Sunday 26 April 2015

Leviathan- Scar Sighted

Artist: Leviathan
Album: Scar Sighted
Record Label: Profound Lore
Release Date: 3rd March 2015

Jef Whitehead's controversial one man Black Metal project comes through with its most diverse, unpleasant and life-affirming album to date

As is nearly always the way with any controversial figure in modern music, the reaction to Jef Whitehead's (aka 'Wrest') new album as Leviathan, "Scar Sighted", has been saturated by references to his somewhat contemptuous personal past. It always seems like a record is handed a bit of a short straw when the judgement of its music, as a force of its own, is weighted by moral condemnation. Whilst Whitehead's personal life and world view certainly inform his output (most infamously on his gruesomely divisive 2011 effort "True Traitor, True Whore"), on "Scar Sighted" it seems almost entirely irrelevant in the context of the album itself which is, by the way, a work of breath taking magnitude. 

It begins with '-', a 2 minute long bout of depth-ridden, reflective synth atmosphere that pans out in eerily colourful style the range of influences that coalesce here. It leads into the thoroughly unpleasant 'The Smoke of their Torment''; "Every fuckin' thing that crawls is gonna pay... Rejoice" intones Whitehead as the first audible gambit of the album over a disgustingly thick and sludgy hybrid of Black and Death metal nastiness. Between vicious bouts of ugliness and spoken-word nihilism, it sets the precedent for the record's epic scale.

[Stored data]
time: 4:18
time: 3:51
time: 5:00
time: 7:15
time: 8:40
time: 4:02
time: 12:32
==
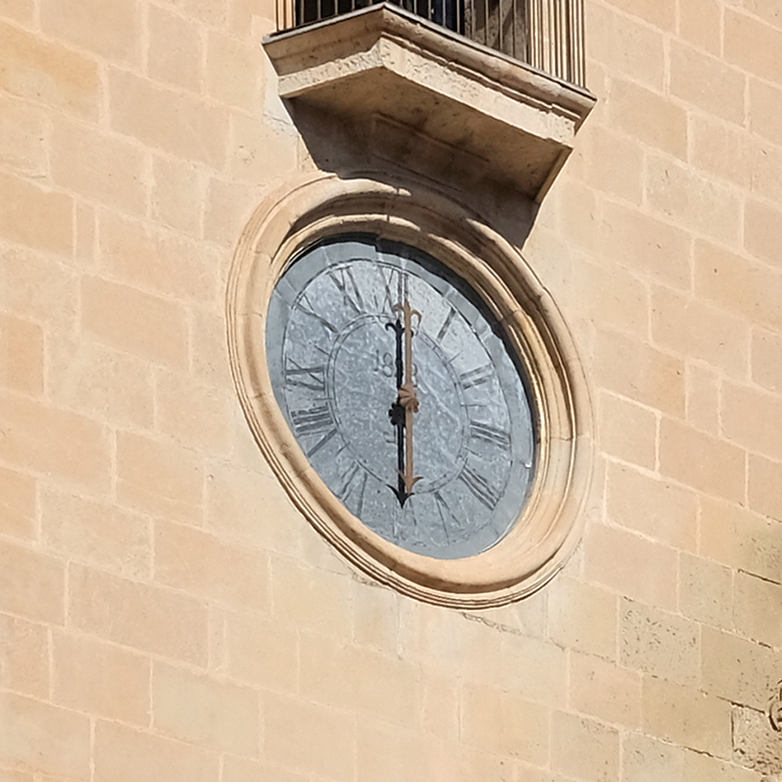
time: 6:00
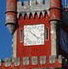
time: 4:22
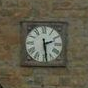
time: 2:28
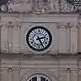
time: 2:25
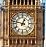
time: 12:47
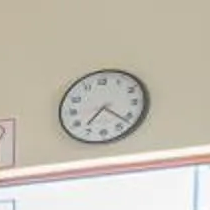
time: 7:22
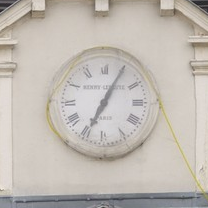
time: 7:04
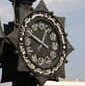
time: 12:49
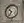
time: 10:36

TASKS TO COMPLETE —
a) Copy the passage of the Leviathan album review from "Jef Whitehead's controversial" to "breath taking magnitude.".
b) Proceed with the review of Leviathan's "Scar Sighted," picking up after its final sentence.

RESULTS —
a)
Jef Whitehead's controversial one man Black Metal project comes through with its most diverse, unpleasant and life-affirming album to date

As is nearly always the way with any controversial figure in modern music, the reaction to Jef Whitehead's (aka 'Wrest') new album as Leviathan, "Scar Sighted", has been saturated by references to his somewhat contemptuous personal past. It always seems like a record is handed a bit of a short straw when the judgement of its music, as a force of its own, is weighted by moral condemnation. Whilst Whitehead's personal life and world view certainly inform his output (most infamously on his gruesomely divisive 2011 effort "True Traitor, True Whore"), on "Scar Sighted" it seems almost entirely irrelevant in the context of the album itself which is, by the way, a work of breath taking magnitude.

b)
'Dawn Vibration' re-tracks a more traditional BM blueprint, flitting between a myriad of rollicking tremolo picked riffs and melodies. Whitehead's vocals reach perhaps their most feverish on the album, and all of it sounds absolutely massive. 

Whitehead's understanding of the multitude of musical styles he endorses here comes through at some point on every track. There's a slight post-rock inflection on the spaciousness of 'Wicked Fields of Calm'; 'A Veil is Lifted' begins in slightly stripped back form. Mystical, Eastern-tinged effects on the plucked guitar interventions add ethereal ghostliness to the lumbering dirge before the cascading force and rhythmic pummeling charge the foray into full-throttle territory. Just like 'Dawn Vibration', it feels almost triumphant in its harrowing but soaring climax, Wrest sounding like he's transmitting his vocals from the descent into the nine circles of Hell as though it's a sort of homecoming. 


The agonisingly slow slither of the 10-minute title track is the most "fuck me, this is bleak" musical moment you're likely to have this year. It's as though its layered, cold and eventually vast oeuvre is the soundtrack to Whitehead crawling out of the grave. 'Within Thrall' is a barn-storming slice of BM punk aggression, complete with otherworldly clean vocal harmonies and the album's most rock 'n' roll indebted groove towards its close. The celestial heights reached by the fusion of marching drums, the same heartfelt synth overture from the intro and glorious tremolo picking on 'All Tongues Toward' recall a more nihilistic slant on the sort of transcendentalism endorsed by much modern US black metal.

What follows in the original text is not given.